Exercise data

★ ★ ★ ★

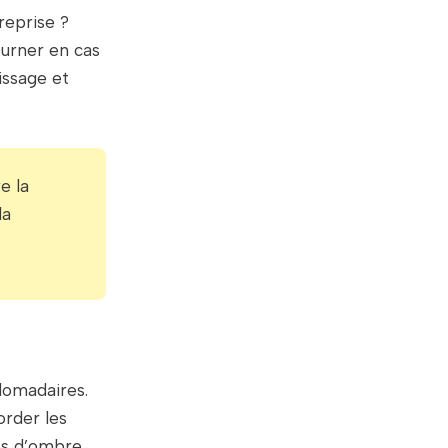
reprise ?
tourner en cas
issage et
e la
la
bdomadaires.
order les
es d’ombre,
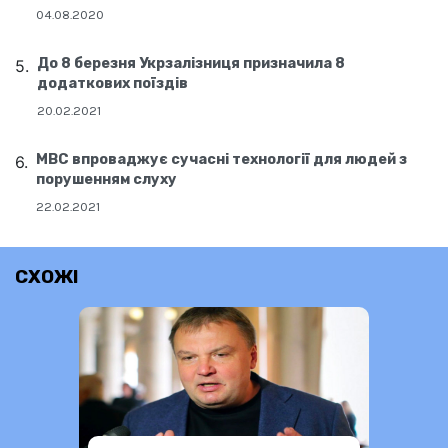
04.08.2020
До 8 березня Укрзалізниця призначила 8
додаткових поїздів
20.02.2021
МВС впроваджує сучасні технології для людей з
порушенням слуху
22.02.2021
СХОЖІ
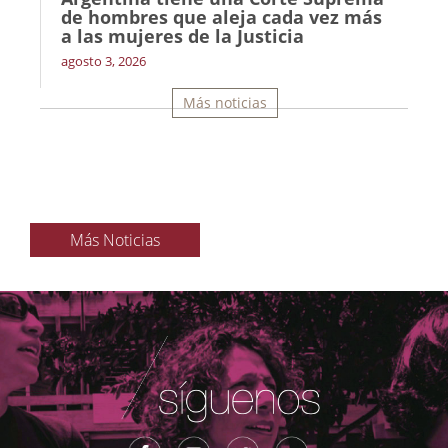
de hombres que aleja cada vez más
a las mujeres de la Justicia
agosto 3, 2026
Más noticias
Más Noticias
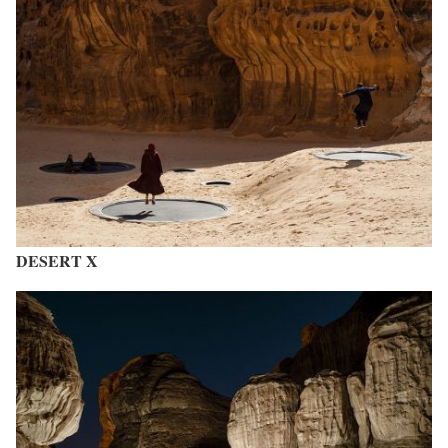
DESERT X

★ ★ ★ ★

Write the data above out exactly. Leave out any pictures.

reprise ?
tourner en cas
issage et
e la
la
bdomadaires.
order les
es d’ombre,
04.08.2020
До 8 березня Укрзалізниця призначила 8
додаткових поїздів
20.02.2021
МВС впроваджує сучасні технології для людей з
порушенням слуху
22.02.2021
СХОЖІ
de hombres que aleja cada vez más
a las mujeres de la Justicia
agosto 3, 2026
Más noticias
Más Noticias
DESERT X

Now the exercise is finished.